The answer must be an exact copy of the entries that follow, with all images removed.

## SOURCE RECORDS

++++++++++

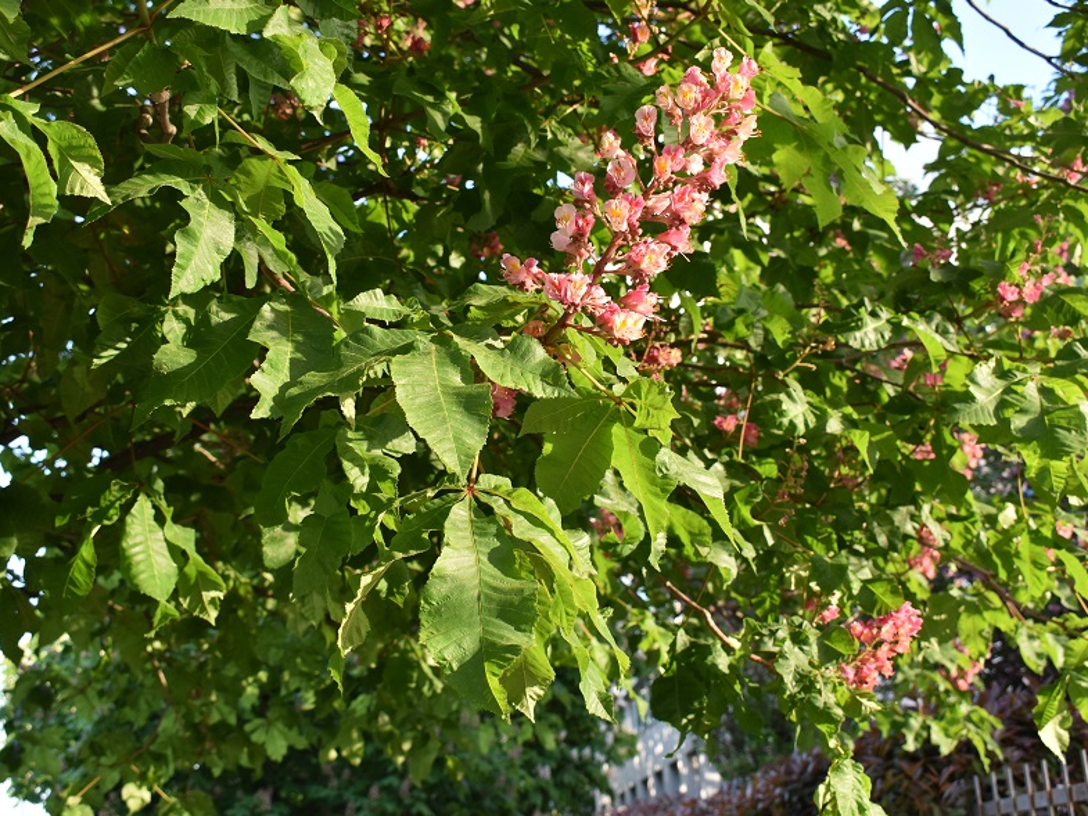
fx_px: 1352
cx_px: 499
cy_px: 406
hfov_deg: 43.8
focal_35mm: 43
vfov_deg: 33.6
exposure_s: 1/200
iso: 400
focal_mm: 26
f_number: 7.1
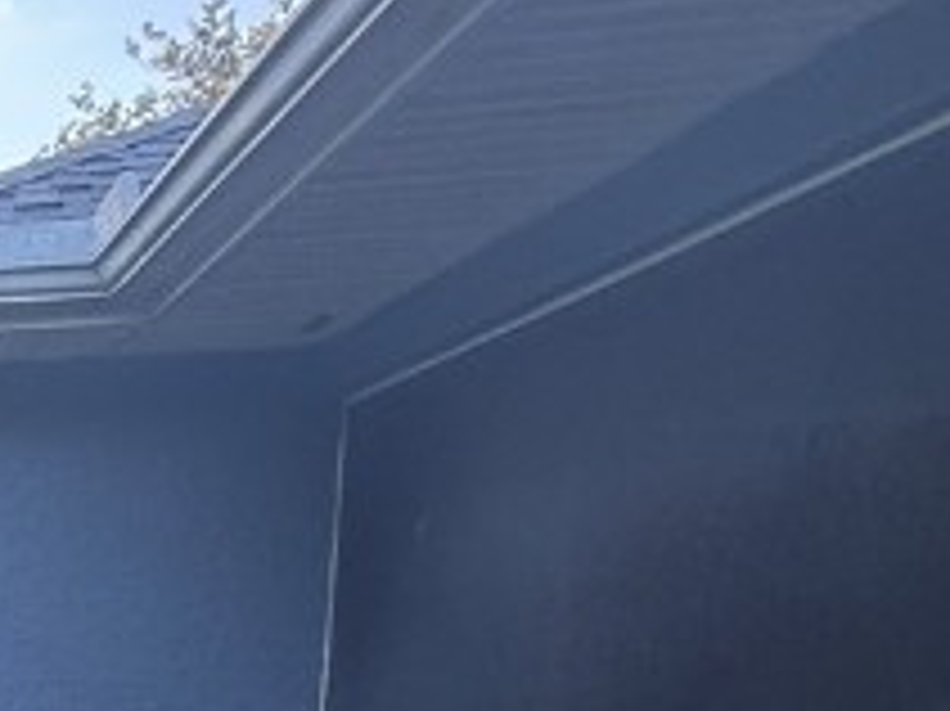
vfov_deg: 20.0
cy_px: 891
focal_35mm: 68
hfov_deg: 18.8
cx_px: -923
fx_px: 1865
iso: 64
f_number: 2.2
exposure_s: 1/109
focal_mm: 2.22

++++++++++

## ANSWER TO THIS PROBLEM
fx_px: 1352
cx_px: 499
cy_px: 406
hfov_deg: 43.8
focal_35mm: 43
vfov_deg: 33.6
exposure_s: 1/200
iso: 400
focal_mm: 26
f_number: 7.1
vfov_deg: 20.0
cy_px: 891
focal_35mm: 68
hfov_deg: 18.8
cx_px: -923
fx_px: 1865
iso: 64
f_number: 2.2
exposure_s: 1/109
focal_mm: 2.22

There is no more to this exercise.